▶ _Text passage_:
·····

News Release

Thursday, July 25, 2013

Silky brain implants may help stop spread of epilepsy

NIH-funded study suggests role for adenosine in molecular processes involved in epilepsy.

Silk has walked straight off the runway and into the lab. According to a new study published in the Journal of Clinical Investigation, silk implants placed in the brain of laboratory animals and designed to release a specific chemical, adenosine, may help stop the progression of epilepsy. The research was supported by the National Institute of Neurological Disorders and Stroke (NINDS) and the National Institute of Biomedical Imaging and Bioengineering (NIBIB), which are part of the National Institutes of Health.

The epilepsies are a group of neurological disorders associated with recurring seizures that tend to become more frequent and severe over time. Adenosine decreases neuronal excitability and helps stop seizures. Earlier studies have suggested abnormally low levels of adenosine may be linked to epilepsy.

Rebecca L. Williams-Karnesky, Ph.D. and her colleagues from Legacy Research Institute, Portland, Ore., Oregon Health and Sciences University (OHSU), Portland, and Tufts University, Boston, looked at long-term effects of an adenosine-releasing silk-implant therapy in rats and examined the role of adenosine in causing epigenetic changes that may be associated with the development of epilepsy.

The investigators argue that adenosine’s beneficial effects are due to epigenetic modifications (chemical reactions that change the way genes are turned on or off without altering the DNA code, the letters that make up our genetic background). Specifically, these changes happen when a molecule known as a methyl group blocks a portion of DNA, affecting which genes are accessible and can be turned on. If methyl groups have been taken away (demethylated), genes are more likely to turn on.

The results reported in the paper provided evidence that changing adenosine levels affects DNA methylation in the brain. Specifically, greater amounts of adenosine were associated with lower levels of DNA methylation. The investigators also demonstrate that rats induced to develop epilepsy have higher levels of methylated DNA. Of particular note, epileptic rat brains that had received the adenosine-releasing silk implants exhibited DNA methylation levels close to brains of normal rats and this significantly lessened the worsening of the epilepsy over time.

·····

▶ _Provided records_:

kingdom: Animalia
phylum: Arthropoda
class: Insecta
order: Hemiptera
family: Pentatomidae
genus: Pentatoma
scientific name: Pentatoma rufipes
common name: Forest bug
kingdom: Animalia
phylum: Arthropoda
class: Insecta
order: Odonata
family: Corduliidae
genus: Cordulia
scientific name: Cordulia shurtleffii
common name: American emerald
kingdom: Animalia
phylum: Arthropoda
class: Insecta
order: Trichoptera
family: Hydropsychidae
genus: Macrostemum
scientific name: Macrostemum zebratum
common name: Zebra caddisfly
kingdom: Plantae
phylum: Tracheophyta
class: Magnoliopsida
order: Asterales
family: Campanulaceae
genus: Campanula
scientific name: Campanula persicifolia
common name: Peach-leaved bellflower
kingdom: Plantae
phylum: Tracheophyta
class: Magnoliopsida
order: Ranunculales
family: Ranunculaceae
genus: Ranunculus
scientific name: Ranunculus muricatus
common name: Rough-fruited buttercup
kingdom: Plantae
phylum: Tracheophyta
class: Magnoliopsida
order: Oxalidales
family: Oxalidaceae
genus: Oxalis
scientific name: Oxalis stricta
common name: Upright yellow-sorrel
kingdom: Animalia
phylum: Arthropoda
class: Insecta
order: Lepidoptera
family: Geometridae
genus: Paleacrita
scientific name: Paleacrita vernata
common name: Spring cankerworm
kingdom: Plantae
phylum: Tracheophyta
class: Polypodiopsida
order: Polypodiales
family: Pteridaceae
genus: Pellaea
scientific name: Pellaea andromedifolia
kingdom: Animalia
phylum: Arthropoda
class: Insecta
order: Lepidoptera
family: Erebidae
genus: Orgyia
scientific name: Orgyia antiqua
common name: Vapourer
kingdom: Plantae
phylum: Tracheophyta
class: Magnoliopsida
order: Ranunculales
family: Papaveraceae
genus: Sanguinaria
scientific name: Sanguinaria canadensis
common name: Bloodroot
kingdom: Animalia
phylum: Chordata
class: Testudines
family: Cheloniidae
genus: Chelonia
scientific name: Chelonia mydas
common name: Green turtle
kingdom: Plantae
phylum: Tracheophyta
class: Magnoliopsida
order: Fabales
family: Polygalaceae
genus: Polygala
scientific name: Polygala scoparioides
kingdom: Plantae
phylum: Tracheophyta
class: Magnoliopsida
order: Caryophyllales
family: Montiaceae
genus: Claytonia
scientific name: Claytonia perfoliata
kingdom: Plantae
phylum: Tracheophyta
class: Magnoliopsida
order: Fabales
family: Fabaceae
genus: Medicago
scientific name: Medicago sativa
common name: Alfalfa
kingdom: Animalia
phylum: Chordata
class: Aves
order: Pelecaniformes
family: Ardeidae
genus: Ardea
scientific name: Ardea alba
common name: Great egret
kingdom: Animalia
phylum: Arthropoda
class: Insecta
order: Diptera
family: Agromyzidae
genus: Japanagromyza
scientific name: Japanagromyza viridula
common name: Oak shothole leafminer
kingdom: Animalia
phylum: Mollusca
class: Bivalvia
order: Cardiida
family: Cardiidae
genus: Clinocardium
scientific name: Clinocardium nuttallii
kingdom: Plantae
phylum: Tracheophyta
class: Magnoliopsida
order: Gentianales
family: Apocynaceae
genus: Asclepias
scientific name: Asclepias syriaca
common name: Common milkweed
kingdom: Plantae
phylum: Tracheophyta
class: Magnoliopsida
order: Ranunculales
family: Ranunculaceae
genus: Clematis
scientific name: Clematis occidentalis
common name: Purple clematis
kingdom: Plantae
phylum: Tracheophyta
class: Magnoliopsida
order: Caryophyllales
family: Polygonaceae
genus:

·····

▶ _What you need to do_: Please set down, word for word, the stretch of the news release above from "Silky brain implants" through "Institutes of Health.".

▶ _Result for this task_:
Silky brain implants may help stop spread of epilepsy

NIH-funded study suggests role for adenosine in molecular processes involved in epilepsy.

Silk has walked straight off the runway and into the lab. According to a new study published in the Journal of Clinical Investigation, silk implants placed in the brain of laboratory animals and designed to release a specific chemical, adenosine, may help stop the progression of epilepsy. The research was supported by the National Institute of Neurological Disorders and Stroke (NINDS) and the National Institute of Biomedical Imaging and Bioengineering (NIBIB), which are part of the National Institutes of Health.